Answer
$-\displaystyle \frac{x\cdot{\rm sech}^{-1}x}{\sqrt{1-x^{2}}}$
Work Step by Step
$y=\ln x+(1-x^{2})^{1/2}{\rm sech}^{-1}x$
$\displaystyle \frac{d}{dx}[\ln x]=\frac{1}{x}$
$\displaystyle \frac{d}{dx}[(1-x^{2})^{1/2}]$
Apply the chain rule:
$=\displaystyle \frac{1}{2}\cdot(1-x^{2})^{-1/2}\cdot(-2x)=\frac{-x}{\sqrt{1-x^{2}}}$
$\displaystyle \frac{d}{dx}[{\rm sech}^{-1}x]=\frac{-1}{x\sqrt{1-x^{2}}}\quad$ ... (table 10)

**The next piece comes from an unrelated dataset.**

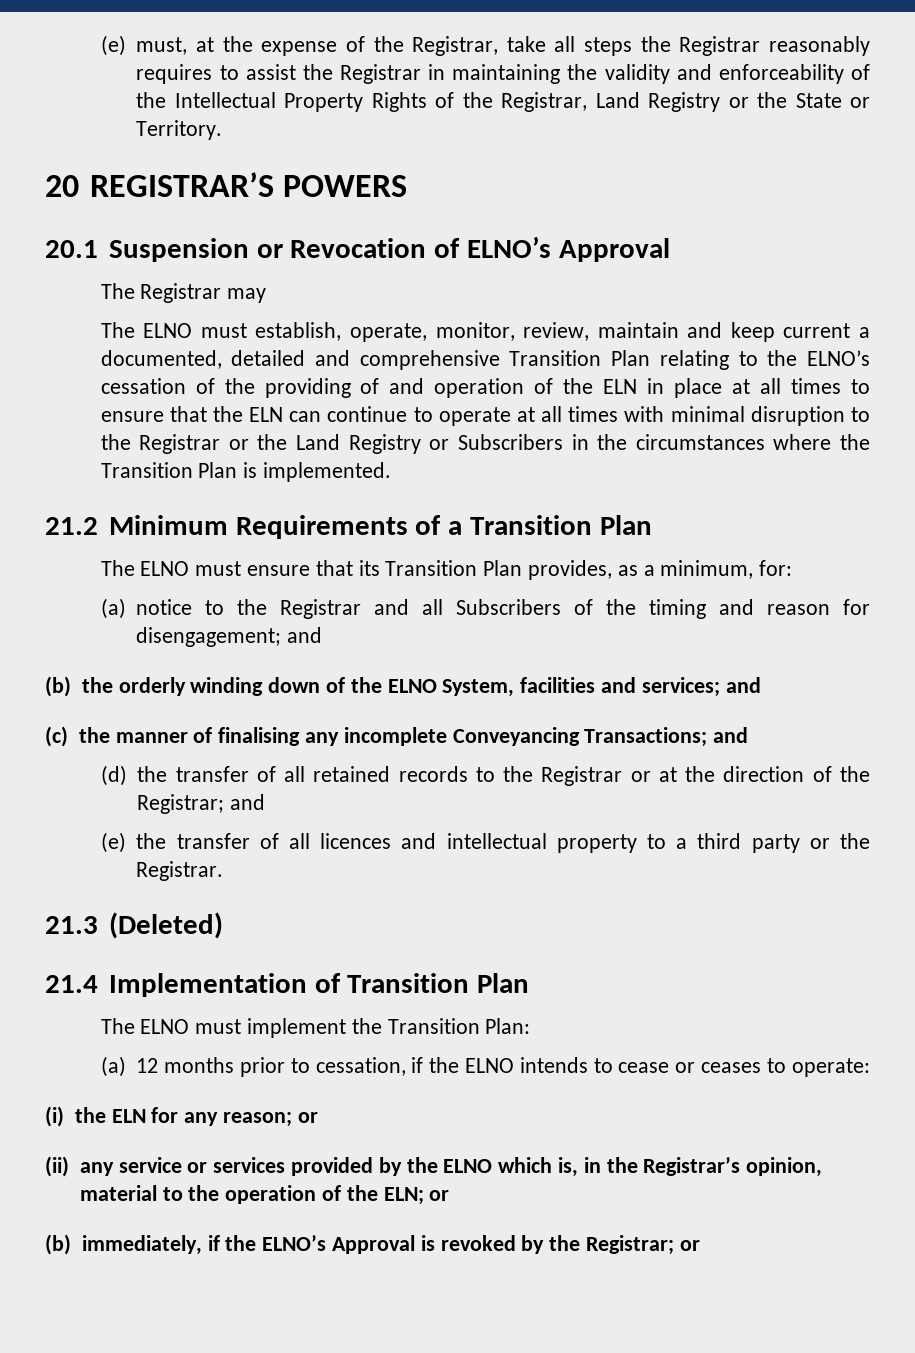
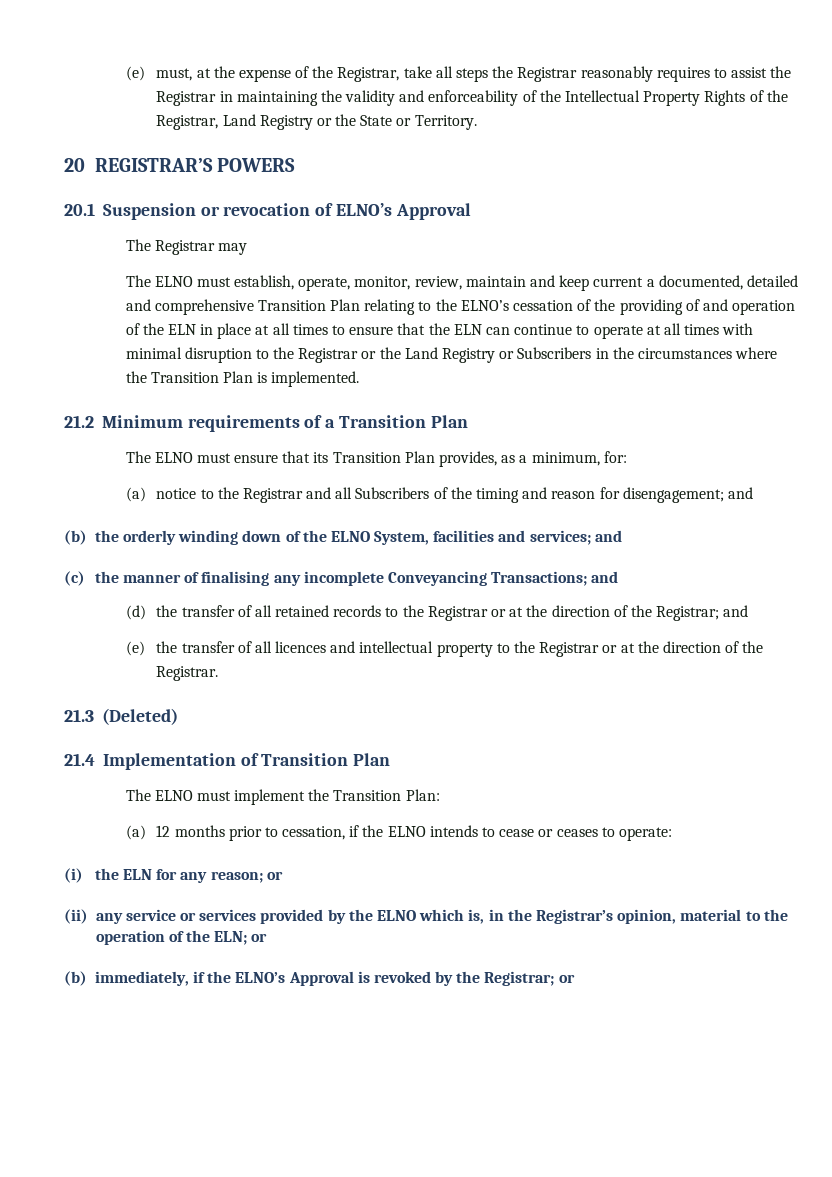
[290,238,427,258] Revocation -> [223,203,311,216] revocation
[235,515,408,539] Requirements -> [187,415,300,432] requirements
[676,833,830,853] a third party or -> [514,641,740,657] the Registrar or at the direction of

Applying the sum and product rules of differentiation
$\displaystyle \frac{dy}{dx}=\\\frac{d}{dx}[\ln x]+(1-x^{2})^{1/2}\cdot\frac{d}{dx}[{\rm sech}^{-1}x]+\frac{d}{dx}[(1-x^{2})^{1/2}]\cdot{\rm sech}^{-1}x$
$=\displaystyle \frac{1}{x}+(1-x^{2})^{1/2}(\frac{-1}{x\sqrt{1-x^{2}}})-\frac{x}{\sqrt{1-x^{2}}}\cdot{\rm sech}^{-1}x$
$=\displaystyle \frac{1}{x}-\frac{1}{x}-\frac{x{\rm sech}^{-1}x}{\sqrt{1-x^{2}}}$
= $-\displaystyle \frac{x{\rm sech}^{-1}x}{\sqrt{1-x^{2}}}$